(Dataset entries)
=== Begin Enclosure ===
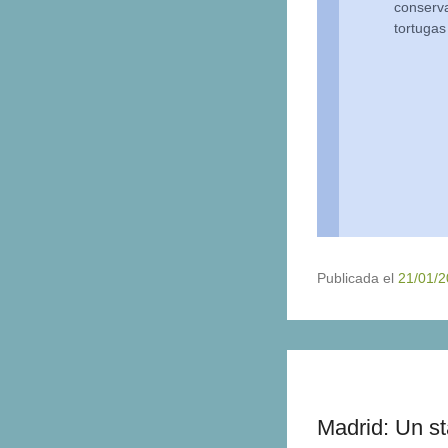
conserva
tortugas
Publicada el
21/01/
Madrid: Un st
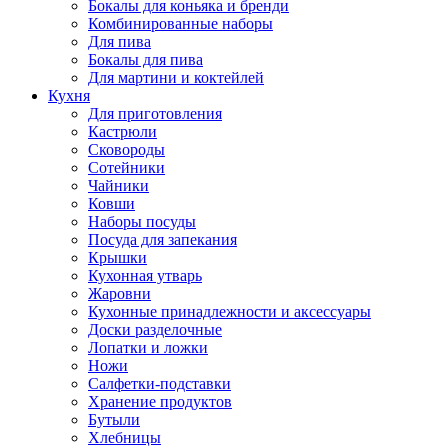
Бокалы для коньяка и бренди
Комбинированные наборы
Для пива
Бокалы для пива
Для мартини и коктейлей
Кухня
Для приготовления
Кастрюли
Сковороды
Сотейники
Чайники
Ковши
Наборы посуды
Посуда для запекания
Крышки
Кухонная утварь
Жаровни
Кухонные принадлежности и аксессуары
Доски разделочные
Лопатки и ложки
Ножи
Салфетки-подставки
Хранение продуктов
Бутыли
Хлебницы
=== End Enclosure ===
### WHAT YOU NEED TO DO
Restate all entries exactly; pictures stay out.

### ANSWER
conserva
tortugas
Publicada el
21/01/
Madrid: Un st
Бокалы для коньяка и бренди
Комбинированные наборы
Для пива
Бокалы для пива
Для мартини и коктейлей
Кухня
Для приготовления
Кастрюли
Сковороды
Сотейники
Чайники
Ковши
Наборы посуды
Посуда для запекания
Крышки
Кухонная утварь
Жаровни
Кухонные принадлежности и аксессуары
Доски разделочные
Лопатки и ложки
Ножи
Салфетки-подставки
Хранение продуктов
Бутыли
Хлебницы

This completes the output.